◆ **Exercise requirements**: Write out the lines of the material word for word, beginning at the line that has "genus: Stevia" and stopping after the line that has "scientific name: Inocybe".

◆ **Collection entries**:
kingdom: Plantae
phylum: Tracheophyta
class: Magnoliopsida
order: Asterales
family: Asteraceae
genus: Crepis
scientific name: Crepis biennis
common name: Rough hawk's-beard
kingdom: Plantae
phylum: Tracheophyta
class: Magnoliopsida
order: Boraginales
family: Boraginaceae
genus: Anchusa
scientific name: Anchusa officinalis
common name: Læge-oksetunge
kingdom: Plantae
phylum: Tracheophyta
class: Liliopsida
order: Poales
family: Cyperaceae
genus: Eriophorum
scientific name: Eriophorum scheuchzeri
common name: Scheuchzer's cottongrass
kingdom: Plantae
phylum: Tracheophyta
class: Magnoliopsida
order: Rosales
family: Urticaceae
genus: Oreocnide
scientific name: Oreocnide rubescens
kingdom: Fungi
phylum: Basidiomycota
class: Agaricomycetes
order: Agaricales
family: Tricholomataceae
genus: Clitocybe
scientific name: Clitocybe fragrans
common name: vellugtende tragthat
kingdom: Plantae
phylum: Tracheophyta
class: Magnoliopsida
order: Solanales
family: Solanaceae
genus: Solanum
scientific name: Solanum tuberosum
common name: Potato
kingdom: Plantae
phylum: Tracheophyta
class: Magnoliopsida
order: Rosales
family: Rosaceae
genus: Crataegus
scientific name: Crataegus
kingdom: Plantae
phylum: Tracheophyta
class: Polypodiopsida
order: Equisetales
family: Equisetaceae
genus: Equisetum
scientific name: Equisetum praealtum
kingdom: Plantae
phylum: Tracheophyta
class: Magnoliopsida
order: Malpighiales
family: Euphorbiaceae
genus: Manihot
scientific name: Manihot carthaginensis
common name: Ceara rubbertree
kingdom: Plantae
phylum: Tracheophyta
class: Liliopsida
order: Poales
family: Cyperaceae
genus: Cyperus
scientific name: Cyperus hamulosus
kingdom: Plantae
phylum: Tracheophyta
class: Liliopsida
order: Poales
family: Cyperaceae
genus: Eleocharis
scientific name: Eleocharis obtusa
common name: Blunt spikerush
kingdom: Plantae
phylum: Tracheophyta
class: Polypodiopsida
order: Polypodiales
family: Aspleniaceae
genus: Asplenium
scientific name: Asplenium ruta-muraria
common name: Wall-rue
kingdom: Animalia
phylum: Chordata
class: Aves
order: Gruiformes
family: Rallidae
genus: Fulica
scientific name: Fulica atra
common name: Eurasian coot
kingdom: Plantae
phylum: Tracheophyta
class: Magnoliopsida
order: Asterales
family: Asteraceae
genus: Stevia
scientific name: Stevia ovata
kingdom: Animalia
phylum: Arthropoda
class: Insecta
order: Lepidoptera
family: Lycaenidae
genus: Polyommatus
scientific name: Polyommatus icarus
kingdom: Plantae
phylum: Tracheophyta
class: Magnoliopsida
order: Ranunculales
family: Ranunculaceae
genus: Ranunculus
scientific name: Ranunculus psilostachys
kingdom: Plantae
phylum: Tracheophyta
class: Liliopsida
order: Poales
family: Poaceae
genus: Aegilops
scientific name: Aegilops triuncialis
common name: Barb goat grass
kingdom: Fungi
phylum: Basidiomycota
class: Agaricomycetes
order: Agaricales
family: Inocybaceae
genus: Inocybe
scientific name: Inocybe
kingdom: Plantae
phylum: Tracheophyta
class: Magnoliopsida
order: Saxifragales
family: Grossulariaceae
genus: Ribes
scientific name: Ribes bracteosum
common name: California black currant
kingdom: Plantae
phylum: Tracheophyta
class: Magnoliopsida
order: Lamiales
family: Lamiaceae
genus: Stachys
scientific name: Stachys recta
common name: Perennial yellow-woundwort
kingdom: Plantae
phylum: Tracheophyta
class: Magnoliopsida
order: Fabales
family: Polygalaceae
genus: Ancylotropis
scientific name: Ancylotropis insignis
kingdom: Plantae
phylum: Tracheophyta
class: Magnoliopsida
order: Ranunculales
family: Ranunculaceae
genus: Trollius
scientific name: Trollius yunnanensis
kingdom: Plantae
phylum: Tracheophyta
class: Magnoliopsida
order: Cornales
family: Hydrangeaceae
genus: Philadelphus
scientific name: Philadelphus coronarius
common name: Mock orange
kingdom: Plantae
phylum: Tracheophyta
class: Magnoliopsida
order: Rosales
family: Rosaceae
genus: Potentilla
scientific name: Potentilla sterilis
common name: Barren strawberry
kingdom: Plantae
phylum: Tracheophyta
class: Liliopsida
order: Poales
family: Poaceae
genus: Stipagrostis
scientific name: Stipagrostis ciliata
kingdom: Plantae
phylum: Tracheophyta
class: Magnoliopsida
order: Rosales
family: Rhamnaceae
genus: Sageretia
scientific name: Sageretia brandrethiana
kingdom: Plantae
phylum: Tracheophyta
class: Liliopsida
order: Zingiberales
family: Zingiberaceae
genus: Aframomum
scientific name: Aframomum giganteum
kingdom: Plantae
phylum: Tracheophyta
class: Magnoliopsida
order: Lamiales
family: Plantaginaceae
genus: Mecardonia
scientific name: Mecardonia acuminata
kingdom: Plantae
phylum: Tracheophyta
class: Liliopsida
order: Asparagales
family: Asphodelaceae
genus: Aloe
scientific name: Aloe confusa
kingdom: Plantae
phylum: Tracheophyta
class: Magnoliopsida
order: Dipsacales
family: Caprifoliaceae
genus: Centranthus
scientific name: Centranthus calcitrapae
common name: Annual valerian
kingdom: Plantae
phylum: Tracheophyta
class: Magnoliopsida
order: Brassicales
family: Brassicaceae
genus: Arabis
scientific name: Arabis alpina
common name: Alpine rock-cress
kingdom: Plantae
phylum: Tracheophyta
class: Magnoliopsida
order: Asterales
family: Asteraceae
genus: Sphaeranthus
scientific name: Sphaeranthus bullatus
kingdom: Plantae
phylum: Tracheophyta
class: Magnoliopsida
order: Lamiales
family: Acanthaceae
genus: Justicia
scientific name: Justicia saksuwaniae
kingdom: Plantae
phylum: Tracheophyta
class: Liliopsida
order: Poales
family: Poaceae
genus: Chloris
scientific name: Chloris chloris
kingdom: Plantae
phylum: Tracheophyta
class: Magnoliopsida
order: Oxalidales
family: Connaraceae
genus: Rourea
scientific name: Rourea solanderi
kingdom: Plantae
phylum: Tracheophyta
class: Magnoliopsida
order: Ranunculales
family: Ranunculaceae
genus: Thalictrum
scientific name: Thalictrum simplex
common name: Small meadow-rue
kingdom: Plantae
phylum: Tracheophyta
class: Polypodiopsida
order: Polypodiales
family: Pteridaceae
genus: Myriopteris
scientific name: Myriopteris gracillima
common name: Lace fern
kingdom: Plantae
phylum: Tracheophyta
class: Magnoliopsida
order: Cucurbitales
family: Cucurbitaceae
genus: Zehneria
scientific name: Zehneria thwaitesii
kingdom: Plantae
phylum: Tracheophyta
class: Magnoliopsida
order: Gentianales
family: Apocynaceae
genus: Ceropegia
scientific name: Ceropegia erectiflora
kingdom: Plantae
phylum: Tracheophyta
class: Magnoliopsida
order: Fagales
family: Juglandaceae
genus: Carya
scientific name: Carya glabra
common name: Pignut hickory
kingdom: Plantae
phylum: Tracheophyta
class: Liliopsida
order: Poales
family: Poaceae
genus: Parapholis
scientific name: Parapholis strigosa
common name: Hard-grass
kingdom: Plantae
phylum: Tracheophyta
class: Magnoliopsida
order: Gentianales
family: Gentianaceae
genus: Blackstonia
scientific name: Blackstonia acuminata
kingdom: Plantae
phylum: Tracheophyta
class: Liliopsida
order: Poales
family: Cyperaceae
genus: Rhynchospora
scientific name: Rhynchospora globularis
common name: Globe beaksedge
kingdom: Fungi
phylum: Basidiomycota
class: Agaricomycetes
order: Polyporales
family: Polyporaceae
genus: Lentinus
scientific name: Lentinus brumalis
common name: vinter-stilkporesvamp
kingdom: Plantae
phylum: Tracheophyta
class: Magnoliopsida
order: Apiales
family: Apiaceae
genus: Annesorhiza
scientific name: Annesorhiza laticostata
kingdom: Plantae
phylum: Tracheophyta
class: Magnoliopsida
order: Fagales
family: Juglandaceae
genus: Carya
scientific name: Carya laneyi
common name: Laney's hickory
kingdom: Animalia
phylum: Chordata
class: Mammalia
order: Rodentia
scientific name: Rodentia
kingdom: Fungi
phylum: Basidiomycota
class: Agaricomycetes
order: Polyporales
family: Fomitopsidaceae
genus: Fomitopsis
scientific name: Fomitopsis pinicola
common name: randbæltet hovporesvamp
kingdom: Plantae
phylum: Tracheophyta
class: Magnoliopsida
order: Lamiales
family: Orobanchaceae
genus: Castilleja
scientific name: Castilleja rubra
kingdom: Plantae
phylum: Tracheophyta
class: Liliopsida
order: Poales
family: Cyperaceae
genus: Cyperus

◆ **Response**:
genus: Stevia
scientific name: Stevia ovata
kingdom: Animalia
phylum: Arthropoda
class: Insecta
order: Lepidoptera
family: Lycaenidae
genus: Polyommatus
scientific name: Polyommatus icarus
kingdom: Plantae
phylum: Tracheophyta
class: Magnoliopsida
order: Ranunculales
family: Ranunculaceae
genus: Ranunculus
scientific name: Ranunculus psilostachys
kingdom: Plantae
phylum: Tracheophyta
class: Liliopsida
order: Poales
family: Poaceae
genus: Aegilops
scientific name: Aegilops triuncialis
common name: Barb goat grass
kingdom: Fungi
phylum: Basidiomycota
class: Agaricomycetes
order: Agaricales
family: Inocybaceae
genus: Inocybe
scientific name: Inocybe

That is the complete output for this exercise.